> The problem
Word for word, transcribe the records that follow.

:: Stored data ::

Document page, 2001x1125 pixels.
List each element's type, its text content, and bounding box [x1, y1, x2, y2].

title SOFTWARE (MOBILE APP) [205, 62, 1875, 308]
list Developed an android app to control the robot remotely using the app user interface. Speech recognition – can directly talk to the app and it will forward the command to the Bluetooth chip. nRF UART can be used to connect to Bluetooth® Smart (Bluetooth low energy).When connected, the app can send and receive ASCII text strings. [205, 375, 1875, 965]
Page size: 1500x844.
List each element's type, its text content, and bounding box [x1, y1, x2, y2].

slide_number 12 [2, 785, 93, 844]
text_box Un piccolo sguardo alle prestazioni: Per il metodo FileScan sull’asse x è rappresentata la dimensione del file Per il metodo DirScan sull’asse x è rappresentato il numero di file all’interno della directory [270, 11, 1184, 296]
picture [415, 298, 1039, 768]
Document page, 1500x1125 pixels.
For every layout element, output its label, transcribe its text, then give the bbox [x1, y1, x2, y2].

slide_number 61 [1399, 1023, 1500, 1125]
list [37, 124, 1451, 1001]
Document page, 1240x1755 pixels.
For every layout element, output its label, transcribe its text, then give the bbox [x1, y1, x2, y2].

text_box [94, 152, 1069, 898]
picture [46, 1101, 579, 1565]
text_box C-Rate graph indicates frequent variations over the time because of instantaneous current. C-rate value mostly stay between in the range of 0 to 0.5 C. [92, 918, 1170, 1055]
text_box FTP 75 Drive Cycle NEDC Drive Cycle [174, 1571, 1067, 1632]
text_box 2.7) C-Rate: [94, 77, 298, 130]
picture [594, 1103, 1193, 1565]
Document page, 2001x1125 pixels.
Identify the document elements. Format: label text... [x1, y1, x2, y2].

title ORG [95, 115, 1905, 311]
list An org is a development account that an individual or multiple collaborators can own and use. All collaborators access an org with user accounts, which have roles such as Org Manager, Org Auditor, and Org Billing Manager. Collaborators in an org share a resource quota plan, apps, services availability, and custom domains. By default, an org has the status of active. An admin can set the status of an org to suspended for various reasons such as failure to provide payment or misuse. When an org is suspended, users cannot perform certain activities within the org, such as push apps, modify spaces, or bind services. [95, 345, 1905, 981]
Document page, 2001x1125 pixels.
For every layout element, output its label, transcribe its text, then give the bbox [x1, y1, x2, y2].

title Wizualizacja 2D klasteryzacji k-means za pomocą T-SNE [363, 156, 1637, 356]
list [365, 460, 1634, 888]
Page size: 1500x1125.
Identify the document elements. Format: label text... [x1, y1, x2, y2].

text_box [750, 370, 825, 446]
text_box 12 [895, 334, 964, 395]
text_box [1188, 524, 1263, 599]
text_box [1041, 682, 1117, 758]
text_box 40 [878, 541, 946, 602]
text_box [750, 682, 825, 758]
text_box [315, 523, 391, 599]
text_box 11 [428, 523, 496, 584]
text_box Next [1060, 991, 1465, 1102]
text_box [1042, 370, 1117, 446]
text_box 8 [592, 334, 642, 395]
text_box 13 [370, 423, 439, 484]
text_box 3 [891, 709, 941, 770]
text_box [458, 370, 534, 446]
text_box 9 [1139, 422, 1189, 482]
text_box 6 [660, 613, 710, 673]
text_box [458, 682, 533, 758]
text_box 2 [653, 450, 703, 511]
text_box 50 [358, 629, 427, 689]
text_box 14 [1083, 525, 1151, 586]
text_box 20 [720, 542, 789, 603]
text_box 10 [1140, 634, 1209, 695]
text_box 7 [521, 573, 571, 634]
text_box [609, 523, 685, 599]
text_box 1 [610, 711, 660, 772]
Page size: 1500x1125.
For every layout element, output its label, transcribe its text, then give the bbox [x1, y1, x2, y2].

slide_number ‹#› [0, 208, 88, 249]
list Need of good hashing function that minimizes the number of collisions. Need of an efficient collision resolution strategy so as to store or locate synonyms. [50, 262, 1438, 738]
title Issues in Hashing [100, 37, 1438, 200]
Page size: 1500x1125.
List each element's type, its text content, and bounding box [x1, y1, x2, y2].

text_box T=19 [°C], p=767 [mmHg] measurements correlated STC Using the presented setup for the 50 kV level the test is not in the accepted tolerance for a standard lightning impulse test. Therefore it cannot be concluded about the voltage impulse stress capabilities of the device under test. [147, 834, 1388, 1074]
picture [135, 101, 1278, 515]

:::

> Exercise response
Document page, 2001x1125 pixels.
List each element's type, its text content, and bounding box [x1, y1, x2, y2].

title SOFTWARE (MOBILE APP) [205, 62, 1875, 308]
list Developed an android app to control the robot remotely using the app user interface. Speech recognition – can directly talk to the app and it will forward the command to the Bluetooth chip. nRF UART can be used to connect to Bluetooth® Smart (Bluetooth low energy).When connected, the app can send and receive ASCII text strings. [205, 375, 1875, 965]
Page size: 1500x844.
List each element's type, its text content, and bounding box [x1, y1, x2, y2].

slide_number 12 [2, 785, 93, 844]
text_box Un piccolo sguardo alle prestazioni: Per il metodo FileScan sull’asse x è rappresentata la dimensione del file Per il metodo DirScan sull’asse x è rappresentato il numero di file all’interno della directory [270, 11, 1184, 296]
picture [415, 298, 1039, 768]
Document page, 1500x1125 pixels.
For every layout element, output its label, transcribe its text, then give the bbox [x1, y1, x2, y2].

slide_number 61 [1399, 1023, 1500, 1125]
list [37, 124, 1451, 1001]
Document page, 1240x1755 pixels.
For every layout element, output its label, transcribe its text, then give the bbox [x1, y1, x2, y2].

text_box [94, 152, 1069, 898]
picture [46, 1101, 579, 1565]
text_box C-Rate graph indicates frequent variations over the time because of instantaneous current. C-rate value mostly stay between in the range of 0 to 0.5 C. [92, 918, 1170, 1055]
text_box FTP 75 Drive Cycle NEDC Drive Cycle [174, 1571, 1067, 1632]
text_box 2.7) C-Rate: [94, 77, 298, 130]
picture [594, 1103, 1193, 1565]
Document page, 2001x1125 pixels.
Identify the document elements. Format: label text... [x1, y1, x2, y2].

title ORG [95, 115, 1905, 311]
list An org is a development account that an individual or multiple collaborators can own and use. All collaborators access an org with user accounts, which have roles such as Org Manager, Org Auditor, and Org Billing Manager. Collaborators in an org share a resource quota plan, apps, services availability, and custom domains. By default, an org has the status of active. An admin can set the status of an org to suspended for various reasons such as failure to provide payment or misuse. When an org is suspended, users cannot perform certain activities within the org, such as push apps, modify spaces, or bind services. [95, 345, 1905, 981]
Document page, 2001x1125 pixels.
For every layout element, output its label, transcribe its text, then give the bbox [x1, y1, x2, y2].

title Wizualizacja 2D klasteryzacji k-means za pomocą T-SNE [363, 156, 1637, 356]
list [365, 460, 1634, 888]
Page size: 1500x1125.
Identify the document elements. Format: label text... [x1, y1, x2, y2].

text_box [750, 370, 825, 446]
text_box 12 [895, 334, 964, 395]
text_box [1188, 524, 1263, 599]
text_box [1041, 682, 1117, 758]
text_box 40 [878, 541, 946, 602]
text_box [750, 682, 825, 758]
text_box [315, 523, 391, 599]
text_box 11 [428, 523, 496, 584]
text_box Next [1060, 991, 1465, 1102]
text_box [1042, 370, 1117, 446]
text_box 8 [592, 334, 642, 395]
text_box 13 [370, 423, 439, 484]
text_box 3 [891, 709, 941, 770]
text_box [458, 370, 534, 446]
text_box 9 [1139, 422, 1189, 482]
text_box 6 [660, 613, 710, 673]
text_box [458, 682, 533, 758]
text_box 2 [653, 450, 703, 511]
text_box 50 [358, 629, 427, 689]
text_box 14 [1083, 525, 1151, 586]
text_box 20 [720, 542, 789, 603]
text_box 10 [1140, 634, 1209, 695]
text_box 7 [521, 573, 571, 634]
text_box [609, 523, 685, 599]
text_box 1 [610, 711, 660, 772]
Page size: 1500x1125.
For every layout element, output its label, transcribe its text, then give the bbox [x1, y1, x2, y2].

slide_number ‹#› [0, 208, 88, 249]
list Need of good hashing function that minimizes the number of collisions. Need of an efficient collision resolution strategy so as to store or locate synonyms. [50, 262, 1438, 738]
title Issues in Hashing [100, 37, 1438, 200]
Page size: 1500x1125.
List each element's type, its text content, and bounding box [x1, y1, x2, y2].

text_box T=19 [°C], p=767 [mmHg] measurements correlated STC Using the presented setup for the 50 kV level the test is not in the accepted tolerance for a standard lightning impulse test. Therefore it cannot be concluded about the voltage impulse stress capabilities of the device under test. [147, 834, 1388, 1074]
picture [135, 101, 1278, 515]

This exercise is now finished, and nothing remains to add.